Generative AI is not just teaching cyber bad guys new tricks — it's also making it easier for anyone to become a bad guy, said Cybersecurity and Infrastructure Security Agency chief Jen Easterly.
Why it matters: Cybercriminals with AI at their disposal will be able to do more of everything: from phishing and spamming, to acts of blackmail and terrorism, to campaigns of misinformation and election sabotage.
- "I think it'll make people who are less sophisticated actually better at doing some of the bad things that they want to do," Easterly told Axios in an interview on the sidelines of the RSA Conference Tuesday.
- "AI will exacerbate the threats of cyberattacks — more sophisticated spear phishing, voice cloning, deepfakes, foreign malign influence and disinformation," said Easterly.
Context: The fast-moving nature of AI adds fresh layers of risk and uncertainty.
- "I look at AI: how fast it's moving, how unpredictable it is, how powerful it is," Easterly said. "A powerful tool will create a powerful weapon; we can just sort of make that assumption."
The big picture: The organization Easterly runs — one of the newest federal agencies — doesn't have its own regulatory authority over private businesses.
- Given that, Easterly's approach has been to work with businesses inside and outside the tech industry to improve their cybersecurity practices.
Driving the news: This past week, CISA unveiled a "secure by design" pledge with dozens of tech companies, including Microsoft, Cisco, IBM, Scale AI and others.
- The pledge incorporates a variety of best practices around boosting the strength of default passwords, adopting multifactor authentication and reducing entire classes of vulnerabilities.
- Although the pledge itself isn't binding, Easterly noted it includes reporting requirements, and just having companies be accountable can be a positive force. "Yes, it's voluntary, but there is virtue in radical transparency."
Catch up quick: Before assuming her role leading CISA in 2021, Easterly served in the military, worked in counterterrorism during the Obama administration, and then was a top cybersecurity executive at Morgan Stanley.
- CISA, part of the Department of Homeland Security, has taken on a broad cybersecurity role assigned by Congress in 2018. Its first director, Christopher Krebs, was fired by former President Trump following Trump's loss in the 2020 election, after Krebs affirmed the election's integrity.
Zoom in: Easterly and her colleagues have spent a lot of time with election officials preparing for various cyber threats, including those fueled by AI.
- For 2024, Easterly said she feels pretty good about the ability of the election apparatus itself to withstand any attacks.
- "Election infrastructure is more secure than ever before," Easterly said. "[AI] won't fundamentally introduce new threats into this election."
- However, Easterly said she is concerned with how generative AI could supercharge existing efforts to sow distrust.
- "We know that adversaries like Russia, like China, like Iran, and others, are intent on interfering, manipulating, influencing our elections to undermine American confidence in the integrity of those elections and to stoke even more partisan discord," she said. "And we know that those efforts will be exacerbated by generative AI capabilities."
Between the lines: Complicating things is the lack of global rules over what does and doesn't constitute an act of war.
- "We have norms, right?

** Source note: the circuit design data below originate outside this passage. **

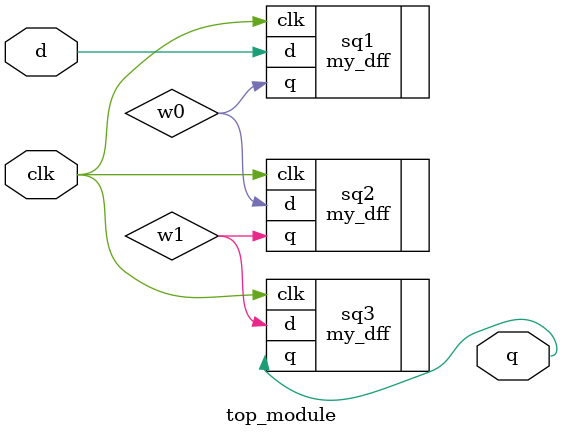
<source format=v>
module top_module ( input clk, input d, output q );
  wire w0,w1;
    my_dff sq1(.clk(clk),.d(d),.q(w0));
    my_dff sq2(.clk(clk),.d(w0),.q(w1));
    my_dff sq3(.clk(clk),.d(w1),.q(q));
               
      		//or
  /*my_dff d1 ( clk, d, a );
	my_dff d2 ( clk, a, b );
	my_dff d3 ( clk, b, q );*/
    
endmodule

</source>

But at the end of the day, norms are for good guys," Easterly said. "We know that Chinese cyber actors are burrowing into our civilian critical infrastructure to launch disruptive and destructive attacks."
Easterly is concerned that new generative AI tools are joining an already-fraught security landscape.
- For four decades, we've seen what happens when "you have an internet full of malware, software full of vulnerabilities and social media full of disinformation," Easterly said.
Yes, but: AI may also have benefits if properly harnessed by those looking to make systems more secure, including finding vulnerabilities before software is released or identifying new techniques to protect older systems still in use.
- "AI could be powerful to help us deal with legacy technology, which is the scourge of the security community," Easterly said.
- "I genuinely am an optimist," she said. "My journey started when I was a lieutenant colonel in the army in Iraq and we were using technology to be able to to help the troops on the ground to locate bomb makers' technology. So I've seen the power of technology to save lives."
What's next: Just improving existing practices around patching, secure passwords and other security hygiene is probably the best defense against attacks, AI-infused or not, she said.